The following options are available:

Option	Description
`-async`	Specifies that all tasks created to run this command will run in the background. By default, these tasks run in the foreground.
`-catpwd password`	Specifies the password for user GSMCATUSER, which is prompted if not specified. It needs to be specified only once for the entire GDSCTL session.
`-check_syntax`	Runs the command as a validation the RMAN command syntax.
`-from_cdb userid/password`	Lets you specify a common user in the shard CDB root and its password. This option is required if the provided RMAN commands must be run from the CDB root, meaning that RMAN will be connected to the CDB root as the target database to run the RMAN commands. The provided user must have SYSBACKUP privileges. By default, the provided RMAN commands are run from the shard PDB.
`-shard shard-list`	Lets you specify a comma separated list of shard identifiers. Each identifier can be a shardspace, a shardgroup, or a shard name. The default is “no shards”

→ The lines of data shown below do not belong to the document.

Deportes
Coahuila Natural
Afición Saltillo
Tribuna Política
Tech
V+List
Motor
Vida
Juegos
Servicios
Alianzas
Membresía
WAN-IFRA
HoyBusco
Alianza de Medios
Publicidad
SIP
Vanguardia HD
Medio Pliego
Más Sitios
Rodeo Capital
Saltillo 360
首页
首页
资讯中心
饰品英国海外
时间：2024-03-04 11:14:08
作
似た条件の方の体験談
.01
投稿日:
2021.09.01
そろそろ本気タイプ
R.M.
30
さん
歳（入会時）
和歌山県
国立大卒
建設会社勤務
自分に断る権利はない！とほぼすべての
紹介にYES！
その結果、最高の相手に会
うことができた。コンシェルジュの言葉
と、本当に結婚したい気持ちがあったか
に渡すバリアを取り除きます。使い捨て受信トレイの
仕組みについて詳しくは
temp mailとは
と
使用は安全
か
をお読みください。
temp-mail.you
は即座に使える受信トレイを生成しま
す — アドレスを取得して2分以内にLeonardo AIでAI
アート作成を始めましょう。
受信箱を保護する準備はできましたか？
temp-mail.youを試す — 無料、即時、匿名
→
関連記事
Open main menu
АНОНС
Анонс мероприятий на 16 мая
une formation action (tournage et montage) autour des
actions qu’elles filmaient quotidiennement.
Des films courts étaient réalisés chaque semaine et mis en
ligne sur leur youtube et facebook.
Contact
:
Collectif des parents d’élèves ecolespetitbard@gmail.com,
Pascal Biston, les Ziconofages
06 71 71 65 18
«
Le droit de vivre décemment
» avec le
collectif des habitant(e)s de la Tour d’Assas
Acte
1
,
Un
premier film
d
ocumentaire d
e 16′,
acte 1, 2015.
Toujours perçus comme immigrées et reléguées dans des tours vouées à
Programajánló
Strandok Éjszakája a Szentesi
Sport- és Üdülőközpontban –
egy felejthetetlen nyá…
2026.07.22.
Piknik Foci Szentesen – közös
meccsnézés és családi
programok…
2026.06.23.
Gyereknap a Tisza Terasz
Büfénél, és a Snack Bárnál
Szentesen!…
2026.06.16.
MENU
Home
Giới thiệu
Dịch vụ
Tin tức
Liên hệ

Error Handling for Automated Backup Operations

Automated Backup Error Handling

After the RMAN BACKUP command completes, the scheduler job continues running. It checks the RMAN output for errors. If no errors are found, the file is deleted, the job continues and is expected to complete successfully. If errors are found in the RMAN output file, then:

The RMAN output file is retained.
A job run error status is recorded in the table ALL_SCHEDULER_JOB_RUN_DETAILS.
The RMAN output file name is stored in the ADDITIONAL_INFO column of the ALL_SCHEDULER_JOB_RUN_DETAILS table, along with a path to the original RMAN output file.

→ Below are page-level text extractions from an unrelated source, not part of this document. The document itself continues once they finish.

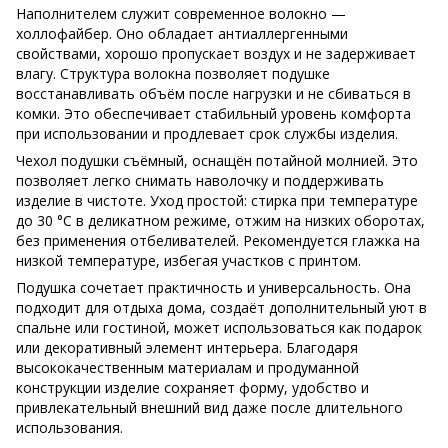
Наполнителем служит современное волокно —
холлофайбер. Оно обладает антиаллергенными
свойствами, хорошо пропускает воздух и не задерживает
влагу. Структура волокна позволяет подушке
восстанавливать объём после нагрузки и не сбиваться в
комки. Это обеспечивает стабильный уровень комфорта
при использовании и продлевает срок службы изделия.
Чехол подушки съёмный, оснащён потайной молнией. Это
позволяет легко снимать наволочку и поддерживать
изделие в чистоте. Уход простой: стирка при температуре
до 30 °C в деликатном режиме, отжим на низких оборотах,
без применения отбеливателей. Рекомендуется глажка на
низкой температуре, избегая участков с принтом.
Подушка сочетает практичность и универсальность. Она
подходит для отдыха дома, создаёт дополнительный уют в
спальне или гостиной, может использоваться как подарок
или декоративный элемент интерьера. Благодаря
высококачественным материалам и продуманной
конструкции изделие сохраняет форму, удобство и
привлекательный внешний вид даже после длительного
использования.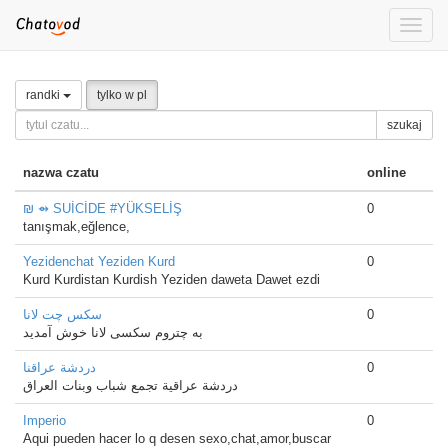
Toggle
naviga
randki
tylko w pl
szukaj
nazwa czatu
online
₪ ⇴ SUİCİDE #YÜKSELİŞ
0
tanışmak,eğlence,
Yezidenchat Yeziden Kurd
0
Kurd Kurdistan Kurdish Yeziden daweta Dawet ezdi
سکس چت لانا
0
به چتروم سکسی لانا خوش آمدید
دردشة عراقنا
0
دردشة عراقية تجمع شباب وبنات العراق
Imperio
0
Aqui pueden hacer lo q desen sexo,chat,amor,buscar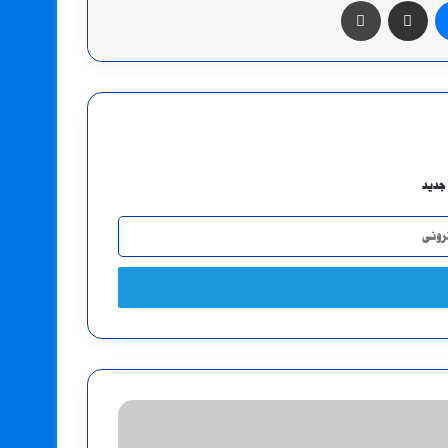
ماسنجر
مشاركة عبر البريد
طباعة
جديد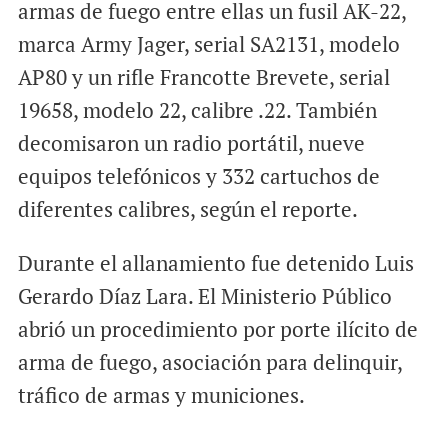
armas de fuego entre ellas un fusil AK-22,
marca Army Jager, serial SA2131, modelo
AP80 y un rifle Francotte Brevete, serial
19658, modelo 22, calibre .22. También
decomisaron un radio portátil, nueve
equipos telefónicos y 332 cartuchos de
diferentes calibres, según el reporte.
Durante el allanamiento fue detenido Luis
Gerardo Díaz Lara. El Ministerio Público
abrió un procedimiento por porte ilícito de
arma de fuego, asociación para delinquir,
tráfico de armas y municiones.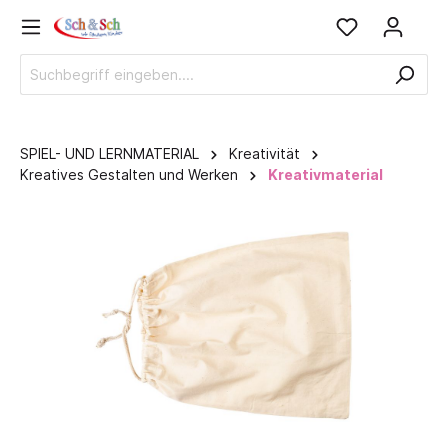
SPIEL- UND LERNMATERIAL
Kreativität
Kreatives Gestalten und Werken
Kreativmaterial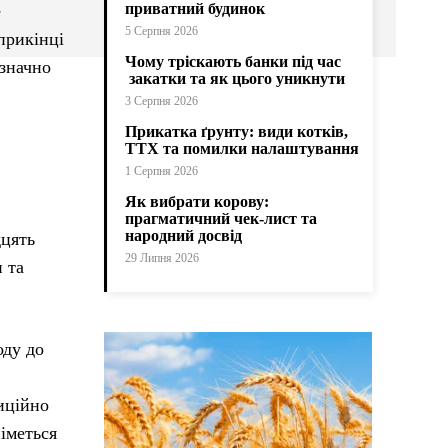
приватний будинок
е
5 Серпня 2026
прикінці
Чому тріскають банки під час
 значно
закатки та як цього уникнути
3 Серпня 2026
Прикатка ґрунту: види котків,
ТТХ та помилки налаштування
1 Серпня 2026
Як вибрати корову:
прагматичний чек-лист та
народний досвід
дцять
29 Липня 2026
 та
оду до
иційно
іметься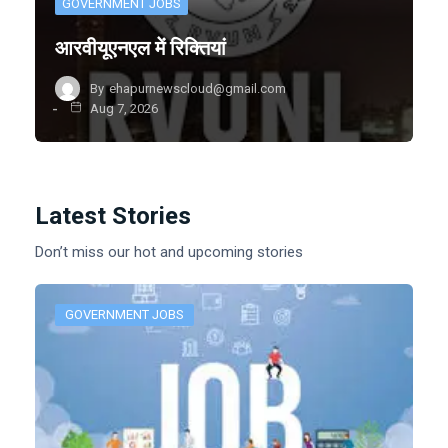
GOVERNMENT JOBS
आरवीयूएनएल में रिक्तियां
By
ehapurnewscloud@gmail.com
Aug 7, 2026
Latest Stories
Don’t miss our hot and upcoming stories
GOVERNMENT JOBS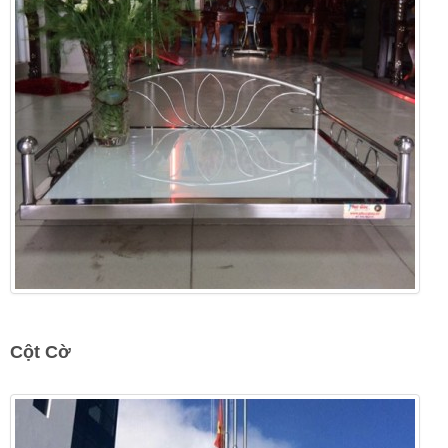
Cột Cờ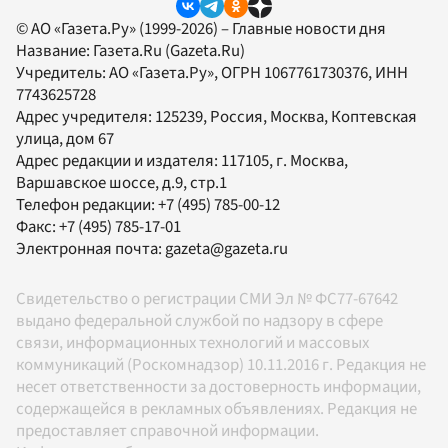
© АО «Газета.Ру» (1999-2026) – Главные новости дня
Название:
Газета.Ru
(Gazeta.Ru)
Учредитель:
АО «Газета.Ру»
, ОГРН 1067761730376, ИНН
7743625728
Адрес учредителя: 125239, Россия, Москва, Коптевская
улица, дом 67
Адрес редакции и издателя:
117105
, г.
Москва
,
Варшавское шоссе, д.9, стр.1
Телефон редакции:
+7 (495) 785-00-12
Факс:
+7 (495) 785-17-01
Электронная почта:
gazeta@gazeta.ru
Свидетельство о регистрации СМИ Эл № ФС77-67642
выдано федеральной службой по надзору в сфере
связи, информационных технологий и массовых
коммуникаций (Роскомнадзор) 10.11.2016 г. Редакция не
несет ответственности за достоверность информации,
содержащейся в рекламных объявлениях. Редакция не
предоставляет справочной информации.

Background Task Error Handling

When a command is run in the background, the fetched RMAN output is kept in memory. After the command is completed, the task checks the RMAN output for errors. If errors are detected, the last 1024 characters of the RMAN output are displayed in the GDSCTL console.

In this case, the entire the RMAN output are logged in the GDSCTL log file as well, which is specified using command CONFIGURE -LOG_FILE.